TEXT UNDER STUDY:
↓

So, I have been trying to figure this whole blogging thing out, and honestly have not had time to really do so, sicne the only computer access I have is at work and I have beyond busy lately.. and then today I publish 3 titles without anything actual typed. Ask me how, well I DON'T KNOW.. maybe just maybe I will figure this all out one day and be an avid blogger like everyone else.. but I don't see that as an acheivable goal in the very near future:(
Aarons vacation...
My Aaron (my 5 year old son) went on vacation with my in-laws on Monday to South Carolina. Andy's aunt(on his moms side) and family just moved there and his grand-mother on his dads side moved there a few years back.

↑

WORK INSTRUCTIONS: Can you return the entire blog post above verbatim, keeping every typo and punctuation mark? The records that come next are separate material, apart from the blog post.

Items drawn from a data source
↓

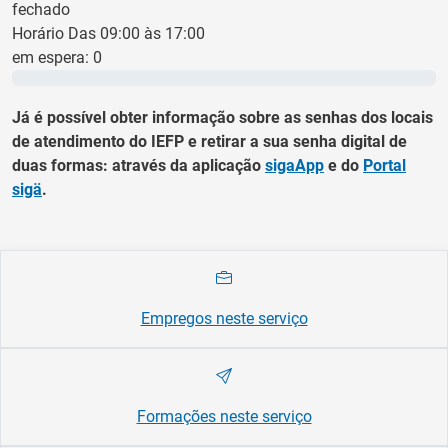
fechado
Horário Das 09:00 às 17:00
em espera:
0
0 min
Já é possível obter informação sobre as senhas dos locais
de atendimento do IEFP e retirar a sua senha digital de
duas formas: através da aplicação
sigaApp
e do
Portal
sigä
.
Empregos neste serviço
Formações neste serviço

↑

OUTPUT OF THE TASK:
So, I have been trying to figure this whole blogging thing out, and honestly have not had time to really do so, sicne the only computer access I have is at work and I have beyond busy lately.. and then today I publish 3 titles without anything actual typed. Ask me how, well I DON'T KNOW.. maybe just maybe I will figure this all out one day and be an avid blogger like everyone else.. but I don't see that as an acheivable goal in the very near future:(
Aarons vacation...
My Aaron (my 5 year old son) went on vacation with my in-laws on Monday to South Carolina. Andy's aunt(on his moms side) and family just moved there and his grand-mother on his dads side moved there a few years back.